Comcast has given $25,900 to Jerry Brown’s gubernatorial bid, but it does not necessarily mean that the company is betting on the Democratic contender to win the race.
A company source says that a similar amount will be given to rival Meg Whitman’s campaign in the coming weeks. Its contribution to Brown was disclosed on Tuesday in campaign filings to California’s Secretary of State.
As California’s attorney general, Brown could weigh in on Comcast’s proposed joint venture with NBC Universal. According to Business Week, his office has been involved in the Department of Justice’s antitrust review of the transaction, along with his counterparts in other states. A spokeswoman for Brown’s office, Christine Gasparac, says that they cannot confirm or deny whether they are investigating the transaction. Brown was among the 16 attorneys general involved in the DOJ settlement of Ticketmaster’s merger with LiveNation earlier this year.
More than anything, Comcast may simply be covering its bases. Among media companies, its PAC and employees are the most prolific contributors to federal candidates in the 2010 cycle, according to the Center for Responsive Politics. The same is true at the state level in California, with the company having made contributions to more than 160 candidates and committees of both parties so far this cycle, according to state campaign finance records. The records show that the company gave $14,900 to Brown’s campaign in May. Comcast also has a history of supporting Brown: The company also gave $1,000 to his re-election campaign for attorney general in December and $10,000 to that campaign in March, 2008. (That money can be rolled into his gubernatorial bid).

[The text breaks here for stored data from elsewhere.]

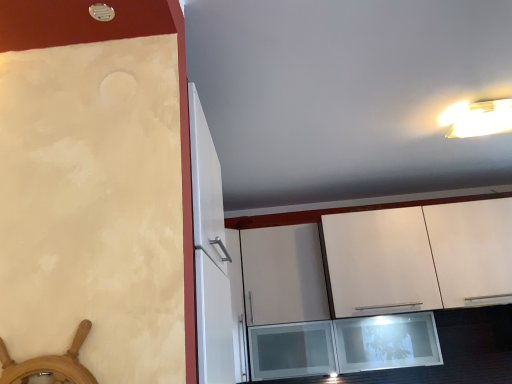
I want to click on white matte cabinet at upper center, so click(420, 257).

What do you see at coordinates (420, 257) in the screenshot?
I see `white matte cabinet at upper center` at bounding box center [420, 257].

Based on the photo, measure the distance between white plastic light fixture at upper right and camera.

white plastic light fixture at upper right is 5.85 feet from camera.

In order to face white plastic light fixture at upper right, should I rotate leftwards or rightwards?

Rotate your view right by about 28.962°.

This screenshot has width=512, height=384. In order to click on white plastic light fixture at upper right in this screenshot , I will do [x=483, y=119].

The image size is (512, 384). What do you see at coordinates (483, 119) in the screenshot?
I see `white plastic light fixture at upper right` at bounding box center [483, 119].

This screenshot has width=512, height=384. In order to click on white matte cabinet at upper center in this screenshot , I will do click(x=420, y=257).

Is white matte cabinet at upper center to the right of white plastic light fixture at upper right from the viewer's perspective?

No, white matte cabinet at upper center is not to the right of white plastic light fixture at upper right.

Who is more distant, white matte cabinet at upper center or white plastic light fixture at upper right?

white matte cabinet at upper center is behind.

Considering the points (368, 301) and (470, 113), which point is behind, point (368, 301) or point (470, 113)?

Point (368, 301)

From the image's perspective, is white matte cabinet at upper center over white plastic light fixture at upper right?

No, from the image's perspective, white matte cabinet at upper center is not on top of white plastic light fixture at upper right.

From a real-world perspective, is white matte cabinet at upper center located beneath white plastic light fixture at upper right?

Indeed, from a real-world perspective, white matte cabinet at upper center is positioned beneath white plastic light fixture at upper right.

Which object is thinner, white matte cabinet at upper center or white plastic light fixture at upper right?

Thinner between the two is white plastic light fixture at upper right.

Which of these two, white matte cabinet at upper center or white plastic light fixture at upper right, stands taller?

Standing taller between the two is white matte cabinet at upper center.

Considering the sizes of white matte cabinet at upper center and white plastic light fixture at upper right in the image, is white matte cabinet at upper center bigger or smaller than white plastic light fixture at upper right?

In the image, white matte cabinet at upper center appears to be larger than white plastic light fixture at upper right.

Can white plastic light fixture at upper right be found inside white matte cabinet at upper center?

No, white plastic light fixture at upper right is located outside of white matte cabinet at upper center.

Is white matte cabinet at upper center not near white plastic light fixture at upper right?

No.

Is white matte cabinet at upper center oriented away from white plastic light fixture at upper right?

No, white matte cabinet at upper center is not facing the opposite direction of white plastic light fixture at upper right.

From the picture: How different are the orientations of white matte cabinet at upper center and white plastic light fixture at upper right in degrees?

The facing directions of white matte cabinet at upper center and white plastic light fixture at upper right are 0.184 degrees apart.

Locate an element on the screen. light fixture that appears above the white matte cabinet at upper center (from the image's perspective) is located at coordinates coord(483,119).

Which object is positioned more to the left, white plastic light fixture at upper right or white matte cabinet at upper center?

white matte cabinet at upper center is more to the left.

Is white plastic light fixture at upper right positioned in front of white matte cabinet at upper center?

Yes, white plastic light fixture at upper right is in front of white matte cabinet at upper center.

Does point (461, 131) come behind point (495, 251)?

No, it is in front of (495, 251).

From the image's perspective, would you say white plastic light fixture at upper right is positioned over white matte cabinet at upper center?

Yes.

From a real-world perspective, is white plastic light fixture at upper right positioned above or below white matte cabinet at upper center?

In terms of real-world spatial position, white plastic light fixture at upper right is above white matte cabinet at upper center.

Considering the sizes of white plastic light fixture at upper right and white matte cabinet at upper center in the image, is white plastic light fixture at upper right wider or thinner than white matte cabinet at upper center?

Considering their sizes, white plastic light fixture at upper right looks slimmer than white matte cabinet at upper center.

In terms of height, does white plastic light fixture at upper right look taller or shorter compared to white matte cabinet at upper center?

white plastic light fixture at upper right is shorter than white matte cabinet at upper center.

Based on their sizes in the image, would you say white plastic light fixture at upper right is bigger or smaller than white matte cabinet at upper center?

In the image, white plastic light fixture at upper right appears to be smaller than white matte cabinet at upper center.

Can we say white plastic light fixture at upper right lies outside white matte cabinet at upper center?

That's correct, white plastic light fixture at upper right is outside of white matte cabinet at upper center.

Is white plastic light fixture at upper right with white matte cabinet at upper center?

white plastic light fixture at upper right and white matte cabinet at upper center are not in contact.

Does white plastic light fixture at upper right turn towards white matte cabinet at upper center?

No.

Image resolution: width=512 pixels, height=384 pixels. I want to click on light fixture above the white matte cabinet at upper center (from a real-world perspective), so click(x=483, y=119).

The width and height of the screenshot is (512, 384). What are the coordinates of `light fixture on the right of white matte cabinet at upper center` in the screenshot? It's located at (483, 119).

At what (x,y) coordinates should I click in order to perform the action: click on light fixture in front of the white matte cabinet at upper center. Please return your answer as a coordinate pair (x, y). The image size is (512, 384). Looking at the image, I should click on (483, 119).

Comcast gave $1,000 to Whitman’s exploratory committee in November, as well as $1,000 to her rival in the primary, Steve Poizner. Late last year, Comcast’s chief operating officer, Steve Burke, held a fund-raiser for Whitman, whom he worked with at the Walt Disney Co. in the early 1990s.
Comcast’s joint venture with NBC Universal is expected to get word on approval from the DOJ and the FCC by the end of the year.